• **Die Aufgabe**: Kannst du aus den Datensätzen unten die Zeilen unverändert wiedergeben, beginnend bei der Zeile mit „This is how“ und endend nach der Zeile mit „## Expert Sources & Citations“, beide eingeschlossen?

-------------------------

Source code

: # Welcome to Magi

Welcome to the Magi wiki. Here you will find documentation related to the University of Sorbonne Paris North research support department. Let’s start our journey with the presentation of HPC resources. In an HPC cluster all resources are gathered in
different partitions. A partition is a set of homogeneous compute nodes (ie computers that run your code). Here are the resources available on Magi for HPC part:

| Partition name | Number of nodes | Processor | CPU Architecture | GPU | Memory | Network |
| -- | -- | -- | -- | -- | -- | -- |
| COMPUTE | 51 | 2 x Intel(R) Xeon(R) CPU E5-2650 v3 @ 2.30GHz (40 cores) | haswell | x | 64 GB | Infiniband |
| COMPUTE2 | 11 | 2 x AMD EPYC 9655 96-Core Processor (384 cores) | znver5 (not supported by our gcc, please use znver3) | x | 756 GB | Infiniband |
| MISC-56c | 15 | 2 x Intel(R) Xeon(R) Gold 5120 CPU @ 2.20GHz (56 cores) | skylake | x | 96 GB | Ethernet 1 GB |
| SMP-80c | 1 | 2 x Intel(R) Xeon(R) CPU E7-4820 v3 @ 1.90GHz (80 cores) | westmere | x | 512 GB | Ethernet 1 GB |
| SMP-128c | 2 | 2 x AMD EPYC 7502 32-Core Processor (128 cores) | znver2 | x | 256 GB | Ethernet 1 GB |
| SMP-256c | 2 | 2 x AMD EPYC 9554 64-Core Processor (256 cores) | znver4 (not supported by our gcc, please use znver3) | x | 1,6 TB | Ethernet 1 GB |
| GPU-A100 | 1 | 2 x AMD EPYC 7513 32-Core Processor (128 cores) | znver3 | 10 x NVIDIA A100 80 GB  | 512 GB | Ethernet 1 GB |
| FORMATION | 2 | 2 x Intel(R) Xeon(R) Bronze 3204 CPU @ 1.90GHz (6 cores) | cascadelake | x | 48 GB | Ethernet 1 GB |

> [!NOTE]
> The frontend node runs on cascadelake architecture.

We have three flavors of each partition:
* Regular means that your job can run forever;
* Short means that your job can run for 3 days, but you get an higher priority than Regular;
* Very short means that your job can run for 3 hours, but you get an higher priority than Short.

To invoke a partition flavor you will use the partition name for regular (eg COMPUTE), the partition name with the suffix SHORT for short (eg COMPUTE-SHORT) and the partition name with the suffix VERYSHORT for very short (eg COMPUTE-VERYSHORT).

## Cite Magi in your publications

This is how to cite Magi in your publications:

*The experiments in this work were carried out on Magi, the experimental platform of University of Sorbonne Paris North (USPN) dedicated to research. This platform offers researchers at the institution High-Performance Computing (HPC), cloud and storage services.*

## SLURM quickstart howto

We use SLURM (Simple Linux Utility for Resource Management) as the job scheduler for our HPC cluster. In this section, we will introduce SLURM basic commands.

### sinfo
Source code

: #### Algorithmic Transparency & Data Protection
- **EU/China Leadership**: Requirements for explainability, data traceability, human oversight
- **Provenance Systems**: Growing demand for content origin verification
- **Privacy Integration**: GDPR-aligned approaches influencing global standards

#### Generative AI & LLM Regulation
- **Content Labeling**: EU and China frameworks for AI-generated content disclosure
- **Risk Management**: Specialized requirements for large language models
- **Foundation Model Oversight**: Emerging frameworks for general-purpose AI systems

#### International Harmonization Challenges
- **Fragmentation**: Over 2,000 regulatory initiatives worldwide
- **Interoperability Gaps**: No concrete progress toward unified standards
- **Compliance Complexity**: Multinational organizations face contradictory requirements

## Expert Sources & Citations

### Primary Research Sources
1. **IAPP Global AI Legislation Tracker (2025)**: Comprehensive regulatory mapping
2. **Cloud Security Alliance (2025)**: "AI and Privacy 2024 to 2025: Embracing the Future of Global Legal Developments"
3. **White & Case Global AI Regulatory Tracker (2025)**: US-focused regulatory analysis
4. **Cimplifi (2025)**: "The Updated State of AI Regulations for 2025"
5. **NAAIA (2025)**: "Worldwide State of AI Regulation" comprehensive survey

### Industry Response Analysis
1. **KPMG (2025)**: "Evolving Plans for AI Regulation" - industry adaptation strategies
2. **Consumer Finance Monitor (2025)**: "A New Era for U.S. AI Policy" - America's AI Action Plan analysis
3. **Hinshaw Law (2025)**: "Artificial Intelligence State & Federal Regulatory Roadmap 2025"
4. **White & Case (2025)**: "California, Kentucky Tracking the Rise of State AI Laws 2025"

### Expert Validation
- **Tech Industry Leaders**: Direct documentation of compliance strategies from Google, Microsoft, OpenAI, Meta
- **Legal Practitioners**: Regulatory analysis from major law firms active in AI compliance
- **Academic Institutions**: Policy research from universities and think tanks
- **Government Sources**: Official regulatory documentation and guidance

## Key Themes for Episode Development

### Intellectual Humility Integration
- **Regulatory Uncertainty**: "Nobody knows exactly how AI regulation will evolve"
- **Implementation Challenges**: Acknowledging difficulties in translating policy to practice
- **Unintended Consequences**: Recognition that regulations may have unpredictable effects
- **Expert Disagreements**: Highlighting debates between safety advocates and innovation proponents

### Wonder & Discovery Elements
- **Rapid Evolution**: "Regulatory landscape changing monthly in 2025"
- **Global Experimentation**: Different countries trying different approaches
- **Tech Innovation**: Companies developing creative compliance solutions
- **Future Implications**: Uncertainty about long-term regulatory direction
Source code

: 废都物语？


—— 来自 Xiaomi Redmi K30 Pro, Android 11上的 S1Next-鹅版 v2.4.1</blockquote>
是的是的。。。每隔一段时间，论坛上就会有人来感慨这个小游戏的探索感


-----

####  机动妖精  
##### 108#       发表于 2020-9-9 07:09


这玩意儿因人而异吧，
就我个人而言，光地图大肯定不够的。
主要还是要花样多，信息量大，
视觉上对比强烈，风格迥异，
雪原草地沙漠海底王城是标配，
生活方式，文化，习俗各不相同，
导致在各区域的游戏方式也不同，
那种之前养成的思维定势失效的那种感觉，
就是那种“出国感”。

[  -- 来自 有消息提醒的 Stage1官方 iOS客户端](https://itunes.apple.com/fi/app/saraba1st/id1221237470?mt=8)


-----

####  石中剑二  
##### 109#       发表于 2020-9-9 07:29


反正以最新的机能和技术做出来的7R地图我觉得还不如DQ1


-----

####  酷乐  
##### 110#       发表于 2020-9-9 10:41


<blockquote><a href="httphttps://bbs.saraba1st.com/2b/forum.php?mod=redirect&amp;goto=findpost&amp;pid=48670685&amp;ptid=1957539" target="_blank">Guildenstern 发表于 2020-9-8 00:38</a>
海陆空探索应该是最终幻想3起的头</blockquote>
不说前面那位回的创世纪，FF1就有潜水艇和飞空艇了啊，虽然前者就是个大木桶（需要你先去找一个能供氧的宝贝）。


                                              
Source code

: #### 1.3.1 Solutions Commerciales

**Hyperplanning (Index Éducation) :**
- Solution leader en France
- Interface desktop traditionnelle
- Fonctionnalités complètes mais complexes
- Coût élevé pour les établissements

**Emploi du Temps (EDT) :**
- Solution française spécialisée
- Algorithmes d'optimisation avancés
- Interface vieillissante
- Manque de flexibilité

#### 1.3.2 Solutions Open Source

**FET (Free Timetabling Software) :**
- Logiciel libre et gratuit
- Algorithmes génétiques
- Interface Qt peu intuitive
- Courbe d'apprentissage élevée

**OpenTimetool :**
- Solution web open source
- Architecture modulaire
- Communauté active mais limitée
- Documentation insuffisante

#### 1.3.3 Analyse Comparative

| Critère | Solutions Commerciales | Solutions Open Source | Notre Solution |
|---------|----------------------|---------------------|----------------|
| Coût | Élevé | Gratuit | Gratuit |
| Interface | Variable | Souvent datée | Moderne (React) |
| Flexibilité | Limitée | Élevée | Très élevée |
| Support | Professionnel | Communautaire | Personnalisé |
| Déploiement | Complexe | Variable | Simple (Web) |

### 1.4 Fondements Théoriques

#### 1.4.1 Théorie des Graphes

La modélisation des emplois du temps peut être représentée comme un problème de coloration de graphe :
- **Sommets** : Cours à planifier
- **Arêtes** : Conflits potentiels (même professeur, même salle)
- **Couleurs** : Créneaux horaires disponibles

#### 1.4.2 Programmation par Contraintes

-------------------------

• **Lösung**:
This is how to cite Magi in your publications:

*The experiments in this work were carried out on Magi, the experimental platform of University of Sorbonne Paris North (USPN) dedicated to research. This platform offers researchers at the institution High-Performance Computing (HPC), cloud and storage services.*

## SLURM quickstart howto

We use SLURM (Simple Linux Utility for Resource Management) as the job scheduler for our HPC cluster. In this section, we will introduce SLURM basic commands.

### sinfo
Source code

: #### Algorithmic Transparency & Data Protection
- **EU/China Leadership**: Requirements for explainability, data traceability, human oversight
- **Provenance Systems**: Growing demand for content origin verification
- **Privacy Integration**: GDPR-aligned approaches influencing global standards

#### Generative AI & LLM Regulation
- **Content Labeling**: EU and China frameworks for AI-generated content disclosure
- **Risk Management**: Specialized requirements for large language models
- **Foundation Model Oversight**: Emerging frameworks for general-purpose AI systems

#### International Harmonization Challenges
- **Fragmentation**: Over 2,000 regulatory initiatives worldwide
- **Interoperability Gaps**: No concrete progress toward unified standards
- **Compliance Complexity**: Multinational organizations face contradictory requirements

## Expert Sources & Citations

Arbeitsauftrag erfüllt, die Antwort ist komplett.